Aku tidak terlalu kaget ketika dia bilang kalu dia sudah bukan perawan.

“Bagiku ini adalah masalah yang cukup simple. Tapi mungkin ini berat bagimu. Kau hanya tinggal memilih. Bukankah banyak orang yang bilang kalau hidup ini adalah pilihan, yaa, walaupun aku tidak sepaham dengan mereka. Tapi pilihlah, pacarmu yang telah membuatmu seperti ini atau Tuhan.” kali ini aku semakin larut dan terbawa emosi.

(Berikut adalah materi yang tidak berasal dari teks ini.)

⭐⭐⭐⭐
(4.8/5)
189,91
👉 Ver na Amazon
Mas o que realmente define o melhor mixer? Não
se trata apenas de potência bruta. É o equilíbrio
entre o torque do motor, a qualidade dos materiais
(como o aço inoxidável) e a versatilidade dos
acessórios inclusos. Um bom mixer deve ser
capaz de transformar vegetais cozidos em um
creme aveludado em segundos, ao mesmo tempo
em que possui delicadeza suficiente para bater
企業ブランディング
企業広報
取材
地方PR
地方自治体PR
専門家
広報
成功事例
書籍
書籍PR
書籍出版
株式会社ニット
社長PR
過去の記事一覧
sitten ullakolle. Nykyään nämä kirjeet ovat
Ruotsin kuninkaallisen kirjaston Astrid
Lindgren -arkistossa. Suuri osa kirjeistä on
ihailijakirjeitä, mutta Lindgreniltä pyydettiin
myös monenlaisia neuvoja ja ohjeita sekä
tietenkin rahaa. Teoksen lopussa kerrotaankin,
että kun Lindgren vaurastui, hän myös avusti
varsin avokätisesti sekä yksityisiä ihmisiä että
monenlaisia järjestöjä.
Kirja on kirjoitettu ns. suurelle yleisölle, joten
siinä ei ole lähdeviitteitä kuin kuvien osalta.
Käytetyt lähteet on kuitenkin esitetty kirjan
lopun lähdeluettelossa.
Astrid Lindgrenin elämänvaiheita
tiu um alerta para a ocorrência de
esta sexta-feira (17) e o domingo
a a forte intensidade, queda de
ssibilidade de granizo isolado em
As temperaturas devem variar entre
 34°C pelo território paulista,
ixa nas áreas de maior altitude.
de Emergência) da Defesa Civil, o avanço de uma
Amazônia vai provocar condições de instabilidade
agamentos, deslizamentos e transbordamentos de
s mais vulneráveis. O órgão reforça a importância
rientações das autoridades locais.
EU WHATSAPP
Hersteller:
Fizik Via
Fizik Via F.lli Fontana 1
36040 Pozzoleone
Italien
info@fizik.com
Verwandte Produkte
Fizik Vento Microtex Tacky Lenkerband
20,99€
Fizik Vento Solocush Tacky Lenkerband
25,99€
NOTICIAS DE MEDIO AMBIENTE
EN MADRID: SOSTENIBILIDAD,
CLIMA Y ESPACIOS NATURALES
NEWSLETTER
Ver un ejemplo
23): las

“Berat. Ini berat, Gema..”

“Setiap perbuatan ada konsekuensinya. Dan kau harus siap dan bisa menanggung setiap konsekuensi itu. Pilihan ini tidak lebih berat dari pilihan yang diberikan Tuhan kepada Ibrahim. Dia menyuruh Ibrahim untuk menyembelih anaknya sendiri, darah dagingnya sendiri. Dan Ibrahim benar-benar melakukannya, dia memilih untuk menuruti perintah Tuhan-nya, karena dia tahu kalau Tuhan-nya adalah Maha Pengasih dan Maha Mengetahui. Dan anaknya digantikan dengan seekor kambing. Darah Ismail tak jadi membasahi tanah. Lalu ketika Nuh yang disuruh untuk meninggalkan anak dan istrinya ketika ada bencana banjir besar. Bukan kah pilihanmu ini lebih ringan? Hanya meninggalkan orang berengsek yang telah menghinakan kehormatanmu!”

“Apa Tuhan benar-benar akan menerima perubahanku?”

“Apa kau masih ingat dengan kisah Musa yang pernah aku cerita dulu?”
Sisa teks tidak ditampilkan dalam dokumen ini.